Patent number 8527035 is assigned to The Trustees of
The following quote was obtained by the news editors from the background information supplied by the inventors: "Functional Magnetic Resonance Imaging (fMRI) portrays particular parts of the brain that are active during specific activities of a subject. For example, experiments have illustrated those parts of the brain that are most active while performing mental arithmetic, or while opening and clenching a hand. Some differences have been noted between activity patterns of the mentally ill and those of 'normal' subjects. fMRI operates by observing a coupled set of blood flow, volume and oxygenation changes in the brain, which are collectively termed the hemodynamic response. This hemodynamic response correlates with neuronal activity in the brain.
"While the spatial resolution of fMRI is good, fMRI requires the subject's head remain stationary between poles of a magnet in a large, bulky, sometimes noisy, and usually expensive machine throughout a study. The requirement of stable head position renders fMRI impractical as a way to observe patterns of brain activity during many activities of a subject such as--for illustration and not by limitation--walking on a treadmill or, even holding an animated conversation. Further, the expense and immobility of fMRI machines precludes routine clinical use of fMRI on patients of average wealth in diagnosis and treatment monitoring of such psychiatric and neurological disorders as schizophrenia, Parkinsonism, epilepsy, multiple sclerosis, tumors, dementia, stroke rehabilitation and traumatic brain injury where it is expected that brain activity patterns may differ from the norm.

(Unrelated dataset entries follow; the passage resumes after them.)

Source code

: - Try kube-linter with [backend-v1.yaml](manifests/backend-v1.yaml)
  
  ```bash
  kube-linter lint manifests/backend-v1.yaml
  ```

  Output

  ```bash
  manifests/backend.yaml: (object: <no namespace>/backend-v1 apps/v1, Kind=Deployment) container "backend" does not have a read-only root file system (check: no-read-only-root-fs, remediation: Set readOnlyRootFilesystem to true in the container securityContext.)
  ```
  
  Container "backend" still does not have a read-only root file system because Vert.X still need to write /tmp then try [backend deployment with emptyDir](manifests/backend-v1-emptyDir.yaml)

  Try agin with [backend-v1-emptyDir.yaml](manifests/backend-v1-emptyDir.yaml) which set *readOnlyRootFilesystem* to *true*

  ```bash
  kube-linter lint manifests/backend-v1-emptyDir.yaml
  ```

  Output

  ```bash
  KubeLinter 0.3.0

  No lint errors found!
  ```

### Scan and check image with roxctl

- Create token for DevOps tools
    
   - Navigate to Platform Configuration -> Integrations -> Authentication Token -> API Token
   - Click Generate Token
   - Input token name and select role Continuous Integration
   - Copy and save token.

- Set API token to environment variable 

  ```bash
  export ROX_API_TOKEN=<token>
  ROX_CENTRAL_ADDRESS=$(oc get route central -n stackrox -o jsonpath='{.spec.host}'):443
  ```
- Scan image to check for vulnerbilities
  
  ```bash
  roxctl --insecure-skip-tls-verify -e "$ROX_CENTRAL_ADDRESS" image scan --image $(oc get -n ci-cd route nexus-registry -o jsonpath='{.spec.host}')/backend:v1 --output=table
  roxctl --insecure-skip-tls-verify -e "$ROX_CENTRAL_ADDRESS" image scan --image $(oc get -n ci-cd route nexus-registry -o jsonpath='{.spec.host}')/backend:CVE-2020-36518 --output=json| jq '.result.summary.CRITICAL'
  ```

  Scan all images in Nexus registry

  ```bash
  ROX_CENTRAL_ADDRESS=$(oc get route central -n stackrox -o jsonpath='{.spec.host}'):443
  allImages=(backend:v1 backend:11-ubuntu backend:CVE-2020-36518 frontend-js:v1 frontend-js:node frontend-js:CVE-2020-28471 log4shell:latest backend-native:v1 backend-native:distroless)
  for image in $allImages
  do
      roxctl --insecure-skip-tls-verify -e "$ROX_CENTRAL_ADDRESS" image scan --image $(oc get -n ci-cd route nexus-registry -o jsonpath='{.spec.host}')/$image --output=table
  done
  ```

"It is well known that light, including near-infrared light, penetrates to a limited extent through many human tissues, including the brain, skull and scalp; although that light is scattered by those tissues and some wavelengths are absorbed more than others. It is also well known that a pattern of absorbed wavelengths (or color) of light transmitted by tissue varies with oxygenation of blood in the tissue. Further, volume and flow of blood in the tissue is known to change scattering properties in the tissue.
"Diffuse-optical functional neuroimaging is a technique of determining patterns of brain activity in mammalian or human subjects by projecting light into the subject into selected points on the subject's head while observing patterns of intensity, phase and color of scattered light emitted from the head at selected points. This may be performed using light having wavelengths in the near-infrared, with tomographic processing to obtain some three-dimensional localization of activity regions. It is expected that that brain activity patterns obtained through this near-infrared diffuse-optical functional neuroimaging (NIR-DOTFNI) can be correlated to activity patterns obtained through fMRI, and that these patterns may also correlate with brain activity patterns obtained through electroencephalography (EEG), magnetoencephalogram (MEG), transcranial Doppler sonography (TCD), positron emission tomography (PET), and single-photon emission computed tomography (SPECT).